• Tim Hammerich

Farming Microbes



Thanks to advancements in DNA sequencing and machine learning, scientists are able to single out microbes that can be beneficial to the way we grow food.


If the concept of microbes is new to you, think of the last meal you ate. To digest that food, you relied on an ecosystem of microbes in your body that aid in digestion.


Scientists estimate that the human body is made up of more microbial cells than human cells. So in some ways, we are more microbe than we are human.


I know how weird that sounds. Let that sink in a little bit.


This ecosystem of microbes that are on us and in us, called our microbiome, can be altered in ways that can affect how we think, feel, and behave. We are likely just starting to understand the importance and impacts of our microbiome.


We depend on a symbiotic relationship with microbes. We give them a home and an environment in which they can thrive, and in return some of them aid in fighting off environmental stressors or optimizing our performance or behavior in some way.


The same is true for plants. Companies like Indigo Ag are taking this advanced understanding of microbiology and applying it to crop performance with some impressive results. I had the chance to chat with David Perry, CEO and Director of Indigo Ag for the Future of Agriculture Podcast.


Indigo hopes that this microbial technology as well as other services will help them accomplish their mission of harnessing nature to help farmers feed the world in a more sustainable way.


David explains that in order to achieve this mission, Indigo focuses on “Improving the environmental sustainability of agriculture, improving the healthfulness of agriculture, and making farmers more profitable.”


Currently, Indigo delivers their beneficial microbes via a seed treatment. The microbes then grow as their “host” (the plant) grows. In cotton, for example, trials demonstrated a 14% yield increase over cotton not treated with Indigo’s microbial technology.


Finding the right microbe is the “hard part” according to David. “In concept, what we do is simple. In practice, the identification and discovery of these microbes is really complex”.


Advances in DNA sequencing and machine learning have helped the process of analyzing microbes and identifying those that are best suited to target key crop stressors. For example, specific beneficial microbes can allow a cotton plant to withstand drought conditions. These microbes are sampled from all around the world and the DNA sequence is turned into 1s and 0s so the machine learning can take over the analysis. Pretty cool.


This would not be possible without this technology. Four years ago the cost to perform this analysis was at least $1,000 per bacteria. Now it’s less than $10.

David and his team are very bullish on the potential for microbial technology in agriculture.


“I think there is a future in which we use less than half of the chemical fertilizer we use today, and we may eliminate as much as 90% of the chemical insecticides and fungicides”.

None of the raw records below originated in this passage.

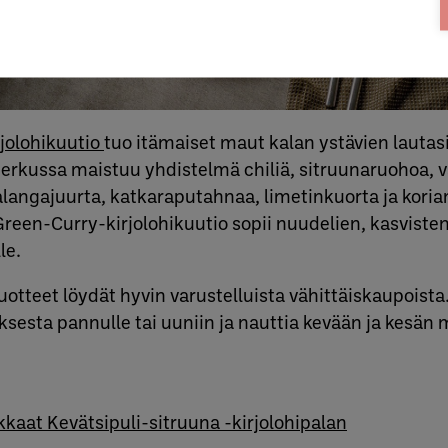
rjolohikuutio
tuo itämaiset maut kalan ystävien lautasi
erkussa maistuu yhdistelmä chiliä, sitruunaruohoa, v
galangajuurta, katkaraputahnaa, limetinkuorta ja koria
Green-Curry-kirjolohikuutio sopii nuudelien, kasvisten, 
le.
tteet löydät hyvin varustelluista vähittäiskaupoista.
esta pannulle tai uuniin ja nauttia kevään ja kesän 
kaat Kevätsipuli-sitruuna -kirjolohipalan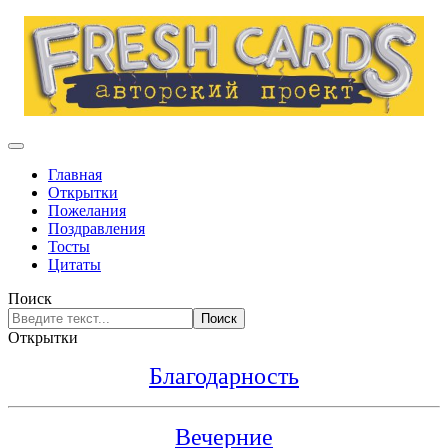
Главная
Открытки
Пожелания
Поздравления
Тосты
Цитаты
Поиск
Поиск
Открытки
Благодарность
Вечерние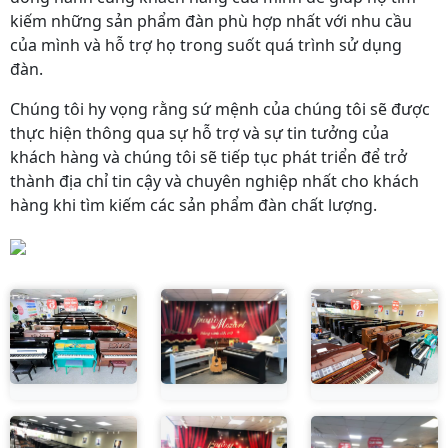
kiếm những sản phẩm đàn phù hợp nhất với nhu cầu
của mình và hỗ trợ họ trong suốt quá trình sử dụng
đàn.
Chúng tôi hy vọng rằng sứ mệnh của chúng tôi sẽ được
thực hiện thông qua sự hỗ trợ và sự tin tưởng của
khách hàng và chúng tôi sẽ tiếp tục phát triển để trở
thành địa chỉ tin cậy và chuyên nghiệp nhất cho khách
hàng khi tìm kiếm các sản phẩm đàn chất lượng.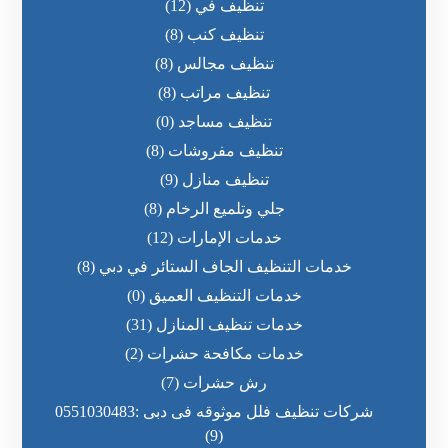
تنظيف في
(12)
تنظيف كنب
(8)
تنظيف مجالس
(8)
تنظيف مراتب
(8)
تنظيف مساجد
(0)
تنظيف مفروشات
(8)
تنظيف منازل
(9)
جلي وتلميع الرخام
(8)
خدمات الإمارات
(12)
خدمات التنظيف الجاف الستائر في دبي
(8)
خدمات التنظيف العميق
(0)
خدمات تنظيف المنازل
(31)
خدمات مكافحة حشرات
(2)
رش حشرات
(7)
شركات تنظيف فلل موثوقه فى دبى :0551030483
(9)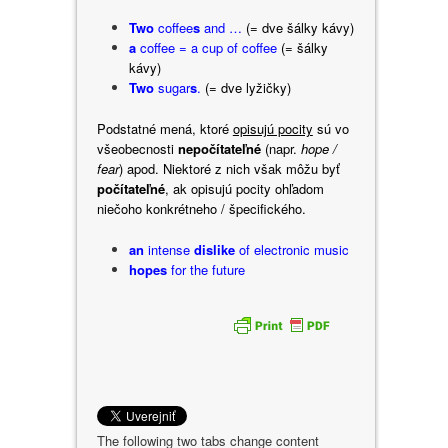
Two
coffee
s
and …
(= dve šálky kávy)
a
coffee = a cup of coffee
(= šálky
kávy)
Two
sugar
s
.
(= dve lyžičky)
Podstatné mená, ktoré
opisujú pocity
sú vo
všeobecnosti
nepočítateľné
(napr.
hope /
fear
) apod. Niektoré z nich však môžu byť
počítateľné
, ak opisujú pocity ohľadom
niečoho konkrétneho / špecifického.
an
intense
dislike
of electronic music
hopes
for the future
The following two tabs change content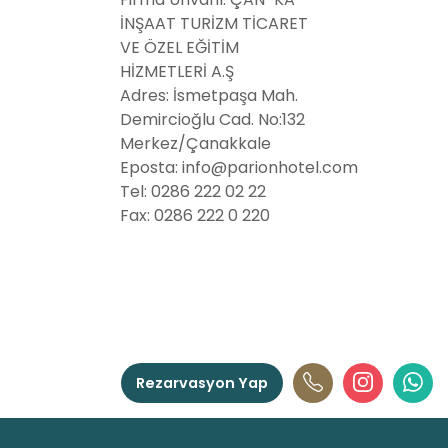
İNŞAAT TURİZM TİCARET
VE ÖZEL EĞİTİM
HİZMETLERİ A.Ş
Adres: İsmetpaşa Mah.
Demircioğlu Cad. No:132
Merkez/Çanakkale
Eposta: info@parionhotel.com
Tel: 0286 222 02 22
Fax: 0286 222 0 220
Rezarvasyon Yap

Microbes can be utilized to impact all sorts of common crop stressors, such as water stress, salinity, nutrient deficiency, and pest and disease susceptibility. Indigo decided to start with water stress, because that is where they saw the fewest alternative products available to treat that problem.


Despite the efficacy of the product, and the fact that Indigo has found an ecological solution that can be implemented at scale, there are still challenges in bringing technology like this to the market.


Indigo has gone directly to the farmer to treat their seed before planting. They are going one step further to partner with buyers of farm products to offer incentives to farmers to use this technology.


He includes the example of their supply agreement with GrainCraft, one of the largest flour millers in the United States. Indigo agreed to supply at least 1,000,000 bushels of wheat meeting certain specifications for the upcoming crop year. In order to achieve this, Indigo has contracted with farmers to grow their wheat and provide them with a premium to the market for doing so.


This is a very unusual agreement for a crop input company, and another example of the confidence they have in their product.


David also shares in the interview about an on-farm storage program that Indigo is promoting in an effort to help farmers capture more of the value of their crops.


“One key to improving economic prosperity for farmers, I think, is to move farming from being a completely commoditized business to one where farmers are increasingly producing things that are value added. That people or buyers are willing to pay more for. And if we do that we serve the whole system. You know, farmers do better economically and consumers are able to get what they want” says Perry.